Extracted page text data

# # # #

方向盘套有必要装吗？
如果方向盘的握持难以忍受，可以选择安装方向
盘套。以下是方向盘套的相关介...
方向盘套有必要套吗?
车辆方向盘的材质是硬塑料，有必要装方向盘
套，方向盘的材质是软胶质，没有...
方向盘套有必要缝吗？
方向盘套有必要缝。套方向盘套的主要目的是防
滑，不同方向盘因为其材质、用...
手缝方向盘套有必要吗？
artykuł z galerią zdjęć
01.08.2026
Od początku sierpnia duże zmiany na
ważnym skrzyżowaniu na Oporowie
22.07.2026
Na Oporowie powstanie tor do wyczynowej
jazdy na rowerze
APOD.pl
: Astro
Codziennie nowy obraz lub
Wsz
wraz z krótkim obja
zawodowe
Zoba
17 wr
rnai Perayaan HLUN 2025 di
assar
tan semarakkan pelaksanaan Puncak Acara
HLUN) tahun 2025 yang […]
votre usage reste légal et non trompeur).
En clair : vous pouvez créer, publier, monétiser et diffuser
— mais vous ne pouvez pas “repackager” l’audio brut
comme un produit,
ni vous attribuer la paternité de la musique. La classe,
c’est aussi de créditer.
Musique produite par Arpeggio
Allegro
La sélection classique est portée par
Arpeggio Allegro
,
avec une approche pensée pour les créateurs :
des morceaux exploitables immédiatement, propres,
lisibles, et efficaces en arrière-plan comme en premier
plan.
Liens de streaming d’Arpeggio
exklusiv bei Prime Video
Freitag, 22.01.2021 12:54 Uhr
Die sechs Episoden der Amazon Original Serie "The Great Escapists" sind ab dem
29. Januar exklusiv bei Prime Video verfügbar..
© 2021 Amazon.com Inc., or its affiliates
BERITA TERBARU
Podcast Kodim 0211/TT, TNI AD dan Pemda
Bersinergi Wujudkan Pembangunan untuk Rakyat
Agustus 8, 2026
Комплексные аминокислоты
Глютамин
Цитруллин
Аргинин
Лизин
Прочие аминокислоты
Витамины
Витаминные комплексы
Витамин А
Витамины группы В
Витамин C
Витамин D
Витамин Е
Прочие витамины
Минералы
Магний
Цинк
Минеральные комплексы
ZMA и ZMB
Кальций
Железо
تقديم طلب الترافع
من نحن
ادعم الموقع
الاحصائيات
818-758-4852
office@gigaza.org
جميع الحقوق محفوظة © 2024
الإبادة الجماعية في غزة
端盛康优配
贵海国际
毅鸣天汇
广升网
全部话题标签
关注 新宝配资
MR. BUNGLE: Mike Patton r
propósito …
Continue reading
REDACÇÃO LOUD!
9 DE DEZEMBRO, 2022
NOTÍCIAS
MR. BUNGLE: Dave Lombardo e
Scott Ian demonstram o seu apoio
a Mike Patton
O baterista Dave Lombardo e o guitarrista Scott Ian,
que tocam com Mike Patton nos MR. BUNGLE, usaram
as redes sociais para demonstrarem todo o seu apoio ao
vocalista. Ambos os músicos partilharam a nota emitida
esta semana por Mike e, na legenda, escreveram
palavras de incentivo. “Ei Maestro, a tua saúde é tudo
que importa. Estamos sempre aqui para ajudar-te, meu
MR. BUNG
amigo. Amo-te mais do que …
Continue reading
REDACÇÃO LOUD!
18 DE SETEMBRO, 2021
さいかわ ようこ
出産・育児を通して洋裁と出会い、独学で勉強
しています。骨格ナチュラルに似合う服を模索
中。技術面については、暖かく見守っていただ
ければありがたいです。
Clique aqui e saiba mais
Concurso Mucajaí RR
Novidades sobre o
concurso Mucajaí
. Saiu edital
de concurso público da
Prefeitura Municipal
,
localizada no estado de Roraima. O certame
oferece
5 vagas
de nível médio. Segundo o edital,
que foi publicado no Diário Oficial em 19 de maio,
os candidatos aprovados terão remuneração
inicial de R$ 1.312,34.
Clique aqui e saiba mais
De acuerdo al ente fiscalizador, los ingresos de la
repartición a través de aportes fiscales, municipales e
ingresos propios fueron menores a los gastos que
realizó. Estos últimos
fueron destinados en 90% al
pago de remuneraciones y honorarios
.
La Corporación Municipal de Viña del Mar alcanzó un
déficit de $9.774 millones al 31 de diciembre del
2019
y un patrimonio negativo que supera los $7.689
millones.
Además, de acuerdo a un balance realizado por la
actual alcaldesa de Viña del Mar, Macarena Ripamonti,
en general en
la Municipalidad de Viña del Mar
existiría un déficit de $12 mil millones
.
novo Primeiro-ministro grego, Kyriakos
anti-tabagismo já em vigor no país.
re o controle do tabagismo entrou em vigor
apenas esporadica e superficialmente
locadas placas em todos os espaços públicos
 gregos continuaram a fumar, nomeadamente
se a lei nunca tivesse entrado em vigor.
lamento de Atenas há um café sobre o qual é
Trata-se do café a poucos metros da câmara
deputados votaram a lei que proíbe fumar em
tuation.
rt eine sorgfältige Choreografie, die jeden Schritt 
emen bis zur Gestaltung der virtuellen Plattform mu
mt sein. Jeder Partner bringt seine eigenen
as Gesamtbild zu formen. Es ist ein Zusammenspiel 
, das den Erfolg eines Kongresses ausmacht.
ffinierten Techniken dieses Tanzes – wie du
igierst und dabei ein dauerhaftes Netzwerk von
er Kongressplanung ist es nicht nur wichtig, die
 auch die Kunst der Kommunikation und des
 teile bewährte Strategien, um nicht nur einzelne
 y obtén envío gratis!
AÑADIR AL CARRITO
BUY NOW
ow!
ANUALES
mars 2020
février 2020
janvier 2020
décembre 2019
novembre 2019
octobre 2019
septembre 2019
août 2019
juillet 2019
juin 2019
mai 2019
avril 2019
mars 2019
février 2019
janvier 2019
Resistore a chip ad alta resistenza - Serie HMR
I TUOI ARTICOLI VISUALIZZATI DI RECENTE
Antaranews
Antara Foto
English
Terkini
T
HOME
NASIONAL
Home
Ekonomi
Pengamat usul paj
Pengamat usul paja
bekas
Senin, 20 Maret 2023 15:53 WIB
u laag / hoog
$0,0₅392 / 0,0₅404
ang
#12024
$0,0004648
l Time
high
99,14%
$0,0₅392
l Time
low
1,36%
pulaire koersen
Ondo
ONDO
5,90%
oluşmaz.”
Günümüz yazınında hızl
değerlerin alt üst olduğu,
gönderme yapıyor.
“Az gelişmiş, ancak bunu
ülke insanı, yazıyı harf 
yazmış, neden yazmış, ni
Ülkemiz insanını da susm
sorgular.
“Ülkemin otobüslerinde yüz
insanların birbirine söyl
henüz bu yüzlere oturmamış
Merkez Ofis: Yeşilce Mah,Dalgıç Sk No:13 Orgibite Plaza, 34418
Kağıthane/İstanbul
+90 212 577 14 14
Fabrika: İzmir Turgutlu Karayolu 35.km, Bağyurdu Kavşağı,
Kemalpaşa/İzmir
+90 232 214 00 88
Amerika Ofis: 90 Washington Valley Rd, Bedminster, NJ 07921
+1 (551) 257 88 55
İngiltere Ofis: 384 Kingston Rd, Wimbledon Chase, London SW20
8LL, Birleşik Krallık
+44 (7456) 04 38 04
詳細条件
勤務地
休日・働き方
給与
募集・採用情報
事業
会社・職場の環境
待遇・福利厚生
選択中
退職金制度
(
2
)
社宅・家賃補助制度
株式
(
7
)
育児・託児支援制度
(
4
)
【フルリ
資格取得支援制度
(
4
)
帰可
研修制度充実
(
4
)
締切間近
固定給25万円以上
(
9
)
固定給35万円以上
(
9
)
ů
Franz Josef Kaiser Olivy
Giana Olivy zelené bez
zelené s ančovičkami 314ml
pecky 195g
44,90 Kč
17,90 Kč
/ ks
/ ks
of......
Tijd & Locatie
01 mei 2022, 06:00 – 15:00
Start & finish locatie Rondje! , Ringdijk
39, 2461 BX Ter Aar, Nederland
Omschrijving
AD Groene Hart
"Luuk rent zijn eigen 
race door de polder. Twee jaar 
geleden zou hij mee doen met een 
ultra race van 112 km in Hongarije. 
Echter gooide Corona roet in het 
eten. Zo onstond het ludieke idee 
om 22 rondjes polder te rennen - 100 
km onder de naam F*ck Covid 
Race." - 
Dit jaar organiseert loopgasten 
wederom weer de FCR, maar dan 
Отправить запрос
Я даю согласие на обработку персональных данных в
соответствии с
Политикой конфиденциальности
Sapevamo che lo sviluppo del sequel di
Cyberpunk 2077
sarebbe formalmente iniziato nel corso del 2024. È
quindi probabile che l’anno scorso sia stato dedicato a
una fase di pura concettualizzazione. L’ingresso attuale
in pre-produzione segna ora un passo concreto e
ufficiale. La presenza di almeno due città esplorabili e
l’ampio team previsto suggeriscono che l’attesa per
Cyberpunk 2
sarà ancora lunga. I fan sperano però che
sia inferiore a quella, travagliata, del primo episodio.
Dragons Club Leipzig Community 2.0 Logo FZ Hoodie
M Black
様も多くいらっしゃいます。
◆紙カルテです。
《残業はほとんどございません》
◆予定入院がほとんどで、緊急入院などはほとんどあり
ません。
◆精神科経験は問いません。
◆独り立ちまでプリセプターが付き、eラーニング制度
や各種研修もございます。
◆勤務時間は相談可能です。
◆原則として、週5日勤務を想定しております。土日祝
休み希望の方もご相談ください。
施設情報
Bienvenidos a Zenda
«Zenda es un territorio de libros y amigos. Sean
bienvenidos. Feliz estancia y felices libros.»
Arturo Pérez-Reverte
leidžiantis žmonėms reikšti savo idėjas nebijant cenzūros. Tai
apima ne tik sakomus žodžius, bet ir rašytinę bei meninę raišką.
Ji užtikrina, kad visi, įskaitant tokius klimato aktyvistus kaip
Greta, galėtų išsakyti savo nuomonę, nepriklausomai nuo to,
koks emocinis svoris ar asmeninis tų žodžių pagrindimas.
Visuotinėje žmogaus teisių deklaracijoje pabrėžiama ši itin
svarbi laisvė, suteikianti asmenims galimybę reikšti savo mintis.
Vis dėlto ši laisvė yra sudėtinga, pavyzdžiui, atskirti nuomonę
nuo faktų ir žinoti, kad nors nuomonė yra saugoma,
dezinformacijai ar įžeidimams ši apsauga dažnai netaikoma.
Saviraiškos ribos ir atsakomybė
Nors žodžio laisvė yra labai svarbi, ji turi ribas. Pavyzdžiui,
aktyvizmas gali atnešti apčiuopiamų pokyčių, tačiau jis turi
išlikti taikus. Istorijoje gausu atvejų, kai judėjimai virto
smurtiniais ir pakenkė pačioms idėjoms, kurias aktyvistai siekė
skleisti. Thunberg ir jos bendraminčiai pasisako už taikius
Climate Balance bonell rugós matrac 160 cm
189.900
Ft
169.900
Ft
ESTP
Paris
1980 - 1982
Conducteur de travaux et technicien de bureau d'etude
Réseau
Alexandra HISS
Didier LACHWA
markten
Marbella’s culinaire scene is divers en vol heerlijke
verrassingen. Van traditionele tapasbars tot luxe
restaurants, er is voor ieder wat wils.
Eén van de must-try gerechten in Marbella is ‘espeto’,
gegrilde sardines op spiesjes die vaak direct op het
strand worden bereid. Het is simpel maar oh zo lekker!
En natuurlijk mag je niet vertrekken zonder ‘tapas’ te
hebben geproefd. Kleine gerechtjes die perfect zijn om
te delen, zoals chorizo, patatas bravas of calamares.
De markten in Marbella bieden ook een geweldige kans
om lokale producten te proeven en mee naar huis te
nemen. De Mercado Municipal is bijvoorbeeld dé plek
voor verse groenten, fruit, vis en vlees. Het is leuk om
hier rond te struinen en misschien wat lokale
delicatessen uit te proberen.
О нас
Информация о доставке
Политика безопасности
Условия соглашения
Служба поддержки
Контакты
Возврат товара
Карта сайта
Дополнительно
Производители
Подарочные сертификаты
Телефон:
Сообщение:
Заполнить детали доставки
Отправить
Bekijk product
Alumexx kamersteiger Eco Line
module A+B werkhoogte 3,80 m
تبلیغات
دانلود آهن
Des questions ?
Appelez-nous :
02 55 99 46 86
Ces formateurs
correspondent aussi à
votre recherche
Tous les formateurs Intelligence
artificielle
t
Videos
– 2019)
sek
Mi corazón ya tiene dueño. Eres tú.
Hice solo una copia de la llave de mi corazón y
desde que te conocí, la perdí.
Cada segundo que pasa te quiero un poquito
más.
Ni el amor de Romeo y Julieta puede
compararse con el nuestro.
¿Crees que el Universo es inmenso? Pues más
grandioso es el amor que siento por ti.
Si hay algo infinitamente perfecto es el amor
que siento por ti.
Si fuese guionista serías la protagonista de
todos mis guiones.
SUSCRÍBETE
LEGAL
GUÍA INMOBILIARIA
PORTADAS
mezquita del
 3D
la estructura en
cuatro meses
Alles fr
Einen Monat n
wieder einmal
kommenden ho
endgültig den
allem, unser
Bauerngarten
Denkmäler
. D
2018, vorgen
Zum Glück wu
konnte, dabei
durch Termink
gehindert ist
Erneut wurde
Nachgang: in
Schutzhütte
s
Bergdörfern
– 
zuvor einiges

# # # #

From the records, copy out each line that includes the string "aussi".

c’est aussi de créditer.
correspondent aussi à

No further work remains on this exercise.